How do I fix this? What's causing the problem?

Answer 1

This works, make sure to put in your correct credentials to connecting to your database on step #1. everything else false in place.

<?php 

    /* ==============================================
    This is the new way of connecting to database 
    using mysqli
    ================================================*/

    // Step #1 create credentiasl for database connection
    $host = ""; //type your host ex. localhost between the quotes
    $user = ""; //your username between the quotes
    $pass = ""; //your password between the quotes
    $db   = ""; //your database you are connecting to between the quotes

    // step #2 create connection to database
    $conn = new mysqli($host, $user, $pass, $db);

    //step #3 check and see if connection is working and error free
    if ($conn->error) {

        die("Could not connect to the database");

    } else{

        // create array dates
        $dates = array();

        // create select statement
        $CheckTime = ("SELECT * FROM cp11641_timetable.booking");

        // query the the database using the connection
        $sql_CheckTime = $conn->query($CheckTime);

        // if rows available in table add them to array dates
        while ($row = mysqli_fetch_assoc($sql_CheckTime)) {

            $dates[] = $row;

        }

        //optional uncomment bottom line to check if dates array has data will display as array on webpage
        // var_dump($dates); 

        // loop through array 
        foreach ($dates as $date){

            // echo out data you want to display. 'Date' = column name
            echo strtotime($date['Date']) . "<br>";
        };
    };

 ?>

Answer 2

$CheckTime = mysqli_query($mysql_connection, "SELECT * FROM cp11641_timetable.booking");
$dates = array();
while ($date = mysqli_fetch_assoc()($CheckTime)){ // Use mysqli_* for queries.
    $DateInt = strtotime($date['Date']); // This will show an UNIX timestamp
    $dates[] = $DateInt; // Fills the array with the timestamp.
}

Your problem is that you use mysql_fetch_array. But then try to use $date['Date']. If you want to use the column names as indices in the $date array. You need to use mysql_fetch_assoc().

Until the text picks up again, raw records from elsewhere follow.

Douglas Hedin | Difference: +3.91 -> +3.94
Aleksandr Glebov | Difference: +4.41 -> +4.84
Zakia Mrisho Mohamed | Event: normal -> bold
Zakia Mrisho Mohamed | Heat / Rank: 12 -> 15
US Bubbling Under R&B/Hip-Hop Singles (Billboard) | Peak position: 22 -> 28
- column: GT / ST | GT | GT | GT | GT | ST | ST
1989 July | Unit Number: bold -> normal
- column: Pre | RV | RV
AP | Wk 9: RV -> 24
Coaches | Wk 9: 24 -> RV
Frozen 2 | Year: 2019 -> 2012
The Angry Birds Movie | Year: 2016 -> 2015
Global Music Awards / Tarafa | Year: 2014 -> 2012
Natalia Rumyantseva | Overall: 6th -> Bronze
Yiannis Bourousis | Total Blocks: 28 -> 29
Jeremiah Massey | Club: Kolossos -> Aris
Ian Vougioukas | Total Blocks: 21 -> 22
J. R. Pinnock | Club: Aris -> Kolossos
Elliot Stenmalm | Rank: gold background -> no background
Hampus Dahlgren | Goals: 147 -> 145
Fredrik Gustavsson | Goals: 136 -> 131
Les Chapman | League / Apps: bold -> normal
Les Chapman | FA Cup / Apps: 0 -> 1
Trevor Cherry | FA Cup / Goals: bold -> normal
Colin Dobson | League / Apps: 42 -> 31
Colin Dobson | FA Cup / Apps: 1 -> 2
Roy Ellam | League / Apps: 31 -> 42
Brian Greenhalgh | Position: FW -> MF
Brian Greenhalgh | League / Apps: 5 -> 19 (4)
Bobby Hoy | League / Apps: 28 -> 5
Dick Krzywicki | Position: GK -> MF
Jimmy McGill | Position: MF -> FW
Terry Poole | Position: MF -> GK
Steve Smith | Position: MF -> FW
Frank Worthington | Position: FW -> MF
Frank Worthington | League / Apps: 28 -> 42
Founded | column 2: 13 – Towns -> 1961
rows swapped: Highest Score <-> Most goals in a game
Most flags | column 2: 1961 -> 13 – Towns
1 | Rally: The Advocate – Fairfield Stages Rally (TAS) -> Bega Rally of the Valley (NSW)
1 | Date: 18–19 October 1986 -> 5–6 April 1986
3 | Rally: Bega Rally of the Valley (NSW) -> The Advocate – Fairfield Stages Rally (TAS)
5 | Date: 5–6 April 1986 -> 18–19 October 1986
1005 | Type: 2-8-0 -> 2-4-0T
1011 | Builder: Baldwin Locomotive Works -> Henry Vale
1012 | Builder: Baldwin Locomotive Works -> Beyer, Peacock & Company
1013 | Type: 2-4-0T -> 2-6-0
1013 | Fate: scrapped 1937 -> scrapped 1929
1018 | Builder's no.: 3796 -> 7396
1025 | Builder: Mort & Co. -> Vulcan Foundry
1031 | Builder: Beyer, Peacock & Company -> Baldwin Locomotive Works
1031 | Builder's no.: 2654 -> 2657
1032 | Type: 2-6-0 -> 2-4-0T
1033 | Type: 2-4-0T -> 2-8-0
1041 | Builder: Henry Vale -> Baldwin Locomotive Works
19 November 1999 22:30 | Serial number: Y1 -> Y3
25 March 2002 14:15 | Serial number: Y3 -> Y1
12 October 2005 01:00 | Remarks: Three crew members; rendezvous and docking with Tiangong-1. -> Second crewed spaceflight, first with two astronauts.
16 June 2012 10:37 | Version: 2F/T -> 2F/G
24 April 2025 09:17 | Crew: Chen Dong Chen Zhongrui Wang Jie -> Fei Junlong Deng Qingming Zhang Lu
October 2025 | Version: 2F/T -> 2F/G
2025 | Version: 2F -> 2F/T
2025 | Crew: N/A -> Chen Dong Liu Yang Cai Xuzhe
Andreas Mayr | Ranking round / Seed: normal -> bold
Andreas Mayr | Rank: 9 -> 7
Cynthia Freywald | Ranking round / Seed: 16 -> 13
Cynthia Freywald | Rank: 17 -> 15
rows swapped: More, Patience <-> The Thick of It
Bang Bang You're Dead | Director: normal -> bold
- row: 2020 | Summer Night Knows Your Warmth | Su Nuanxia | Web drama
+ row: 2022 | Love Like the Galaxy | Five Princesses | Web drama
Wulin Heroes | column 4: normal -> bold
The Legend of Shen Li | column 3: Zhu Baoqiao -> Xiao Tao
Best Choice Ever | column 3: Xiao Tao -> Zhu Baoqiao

On a different note and as mentioned in the comments use the mysqli_* extension or PDO. In this answer I've used mysqli_*

Please note the $mysql_connection in the mysqli_query function. MySqli Query Doc

Most likely if you use the code below it should work as intended. Still strongly advise to switch to mysqli_*

$CheckTime = mysql_query("SELECT Date FROM cp11641_timetable.booking");
$dates = array();
while ($date = mysql_fetch_array($CheckTime)){
    $DateInt = strtotime($date[0]);
    $dates[] = $DateInt;
}

foreach($dates as $timestamp){
    echo $timestamp . '<br/>';
}

Answer 3

I recommend you to using mysql_fetch_assoc() and then display the dates horizontally or vertically with html/css style. Sorry if my answer is bad choose.